What's driving Bitcoin's price up?
The world's leading cryptocurrency has just hit a new all-time high, taking it above the $65,000 mark for the first time. At time of writing, Bitcoin (BTC) is trading at $66,525 according to CoinMarketCap data.
Similarly, the overall cryptocurrency market cap which peaked at $2.53 trillion in May, reached a new high of $2.64 trillion today.
Why is Bitcoin soaring?
The main driver behind the jump in prices is the launch of the first ever Bitcoin exchange-traded fund (ETF) on the New York Stock Exchange. Leading crypto industry players have been pushing for a crypto ETF for years, and a successful debut yesterday has sent crypto prices to new highs.
The ProShares Bitcoin Strategy ETF tracks Bitcoin futures -- not actual Bitcoin. Futures are a type of financial derivative. They are essentially an agreement to buy or sell an asset (in this case Bitcoin) at a set point in the future. You don't actually own the asset itself.
What's important about the fund is that it gives non-crypto investors a way to get exposure to Bitcoin without having to open a separate cryptocurrency exchange account.
However, if you're considering investing in the ETF, make sure you fully understand how futures investing works. It isn't the same as buying Bitcoin directly, and the price of the ETF won't always follow the price of Bitcoin.
What it means for investors
If you invest for the long term, Bitcoin's latest all-time high should mean as little to you as any other market fluctuation: not much. The advantage of buy-and-hold investing is that you don't have to stress about trading when a price is particularly high or low because you're working on a much longer time frame.

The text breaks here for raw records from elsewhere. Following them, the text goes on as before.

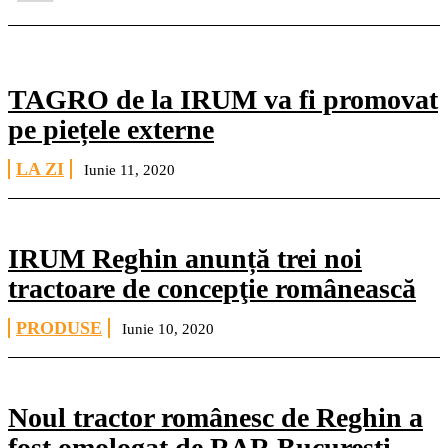
TAGRO de la IRUM va fi promovat
pe piețele externe
LA ZI
Iunie 11, 2020
IRUM Reghin anunță trei noi
tractoare de concepţie românească
PRODUSE
Iunie 10, 2020
Noul tractor românesc de Reghin a
fost omologat de RAR București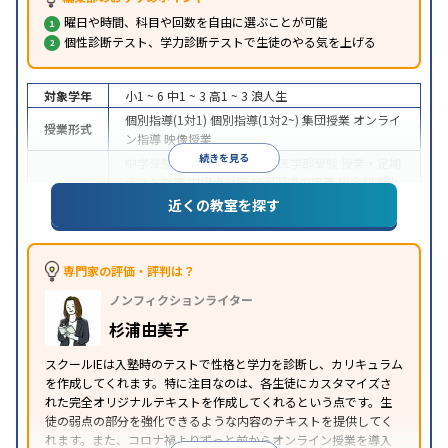
曜日や時間、科目や回数を自由に選ぶことが可能
個性診断テスト、学力診断テストで生徒のやる気を上げる
対象学年
小1 ~ 6
中1 ~ 3
高1 ~ 3
浪人生
個別指導(1対1)
個別指導(1対2~)
集団授業
オンライ
授業形式
ン指導
映像授業
続きを見る
中学受験
高校受験
大学受験
医学部受験
授業・定期
テスト対策
内申点対策
学習習慣の定着
総合型選抜
(旧AO)対策
推薦入試対策
学校別特化対策
国公立大
近くの教室を探す
目的
対策
私大対策
共通テスト対策
英検(英語検定)対策
漢検(漢字検定)対策
数学特化対策
その他科目別特化
対策
専門家の評価・評判は？
中高一貫校生に対応
オンライン対応
1科目から受講
特徴
ノンフィクションライター
可能
季節講習のみの受講可
自習室あり
※2023年3月調査。
小学校高学年の個別指導塾アンケート調査方法
を参
杉浦由美子
照
スクールIEは入塾時のテストで性格と学力を診断し、カリキュラム
を作成してくれます。特に注目なのは、各生徒にカスタマイズさ
れた完全オリジナルテキストを作成してくれるという点です。生
徒の弱点の部分を強化できるような内容のテキストを提供してく
れます。また、コロナ禍よりずっと前からオンライン授業を導入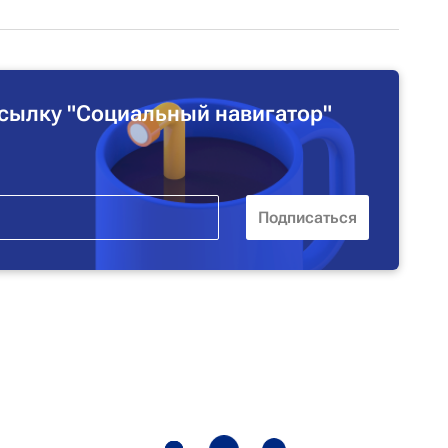
сылку "Социальный навигатор"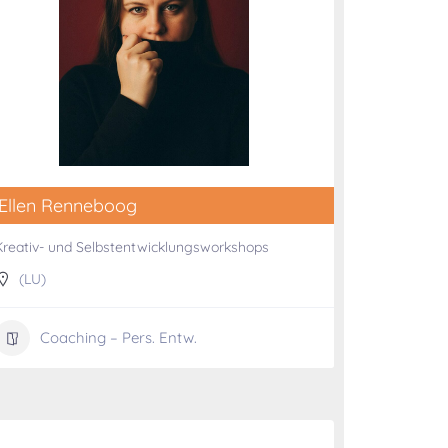
Ellen Renneboog
Kreativ- und Selbstentwicklungsworkshops
(LU)
Coaching – Pers. Entw.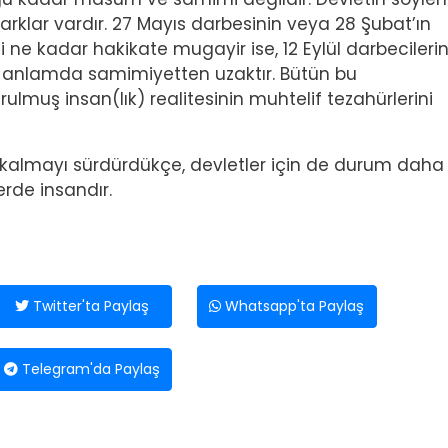
arklar vardır. 27 Mayıs darbesinin veya 28 Şubat’ın
 ne kadar hakikate mugayir ise, 12 Eylül darbecilerin
l anlamda samimiyetten uzaktır. Bütün bu
ulmuş insan(lık) realitesinin muhtelif tezahürlerini
lde kalmayı sürdürdükçe, devletler için de durum daha 
erde insandır.
Twitter'ta Paylaş
Whatsapp'ta Paylaş
Telegram'da Paylaş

Cryptocurrency's volatility means there will be days when the market soars and days when it plumbs new depths. If you did your research and had a clear investment strategy from the outset, these price changes shouldn't change your long-term position or strategy.

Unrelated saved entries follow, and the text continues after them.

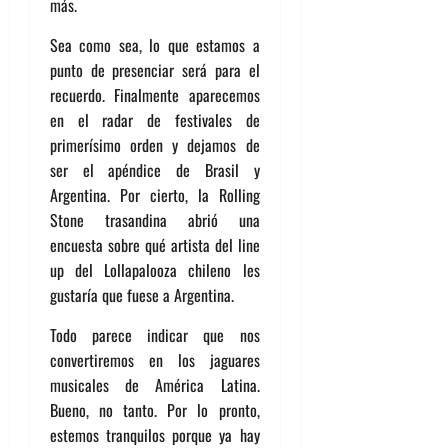
más.
Sea como sea, lo que estamos a
punto de presenciar será para el
recuerdo. Finalmente aparecemos
en el radar de festivales de
primerísimo orden y dejamos de
ser el apéndice de Brasil y
Argentina. Por cierto, la Rolling
Stone trasandina abrió una
encuesta sobre qué artista del line
up del Lollapalooza chileno les
gustaría que fuese a Argentina.
Todo parece indicar que nos
convertiremos en los jaguares
musicales de América Latina.
Bueno, no tanto. Por lo pronto,
estemos tranquilos porque ya hay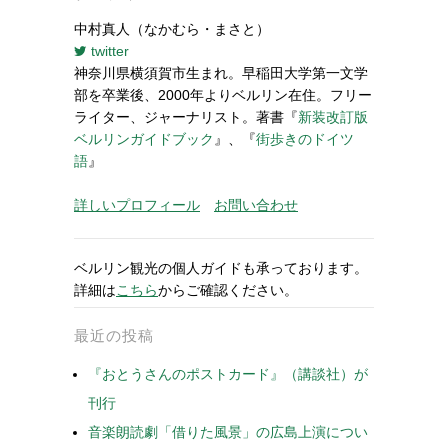
中村真人（なかむら・まさと）
twitter
神奈川県横須賀市生まれ。早稲田大学第一文学
部を卒業後、2000年よりベルリン在住。フリー
ライター、ジャーナリスト。著書『
新装改訂版
ベルリンガイドブック
』、『
街歩きのドイツ
語
』
詳しいプロフィール
お問い合わせ
ベルリン観光の個人ガイドも承っております。
詳細は
こちら
からご確認ください。
最近の投稿
『おとうさんのポストカード』（講談社）が
刊行
音楽朗読劇「借りた風景」の広島上演につい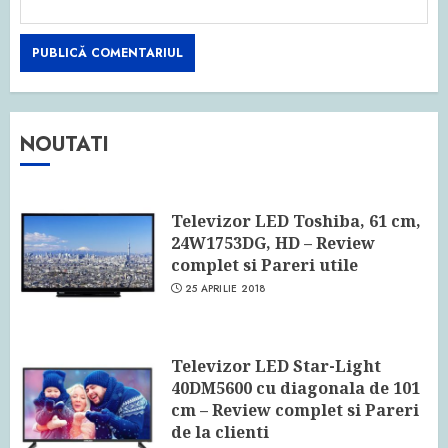
NOUTATI
Televizor LED Toshiba, 61 cm,
24W1753DG, HD – Review
complet si Pareri utile
25 APRILIE 2018
Televizor LED Star-Light
40DM5600 cu diagonala de 101
cm – Review complet si Pareri
de la clienti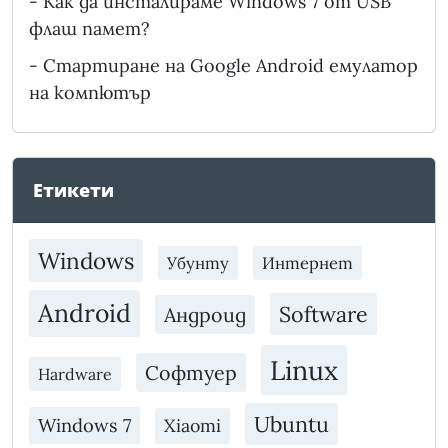
-
Как да инсталираме Windows 7 от USB
флаш памет?
-
Стартиране на Google Android емулатор
на компютър
Етикети
Windows
Убунту
Интернет
Android
Software
Андроид
Linux
Софтуер
Hardware
Ubuntu
Windows 7
Xiaomi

That said, some active investors may see this as a good time to take profits, while others may hold on in the belief that Bitcoin will continue to rise. In contrast to buy-and-hold investments, the advantage of active trading is that investors can benefit from market volatility and potentially profit from new highs.

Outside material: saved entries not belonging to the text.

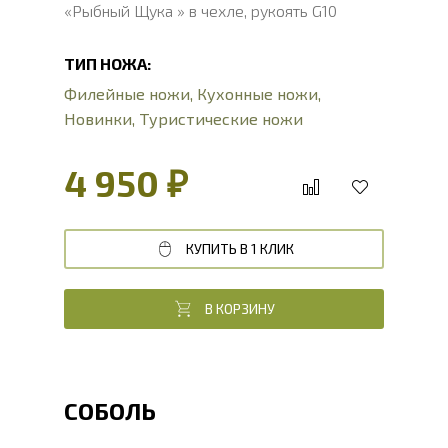
«Рыбный Щука » в чехле, рукоять G10
ТИП НОЖА:
Филейные ножи
,
Кухонные ножи
,
Новинки
,
Туристические ножи
4 950 ₽
КУПИТЬ В 1 КЛИК
В КОРЗИНУ
СОБОЛЬ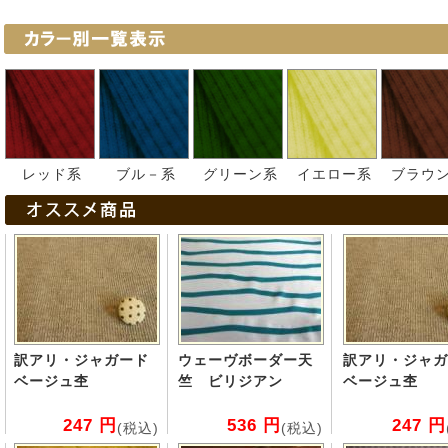
レッド系
ブル－系
グリーン系
イエロー系
ブラウ
訳アリ・ジャガード
ウェーヴボーダー天
訳アリ・ジャガ
ベージュ杢
竺 ビリジアン
ベージュ杢
247 円
536 円
247 円
(税込)
(税込)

Overall, the launch of a Bitcoin ETF is another big step toward mainstream cryptocurrency adoption, and it's good for the crypto industry as a whole. It helps to build institutional investor confidence and may open the door to new retail investors. According to Motley Fool Money's research, over 50 million Americans plan to buy cryptocurrency in the next year -- and an ETF may help them take that step.
The cryptocurrency industry has made some significant leaps since Bitcoin first launched in 2009. But it has a long way to go and a number of technical challenges to solve. As such, there are still many opportunities and risks for crypto investors.
Be ready for regulatory headwinds
Increased regulation remains a big known-unknown for the coming months in the cryptocurrency market. Lawmakers in Washington are expected to announce proposals for a stricter regulatory framework around the crypto industry very soon. But we don't yet know how heavy-handed that regulation will be.
We know there are no moves to ban cryptocurrency in the U.S. as China has done. And we know that stablecoins (cryptos whose value is pegged to another commodity like the U.S. dollar) will see stronger controls. As a result, investors who are enjoying the bull run need to be prepared. There's a chance changes in regulation will take the wind out of crypto's sails.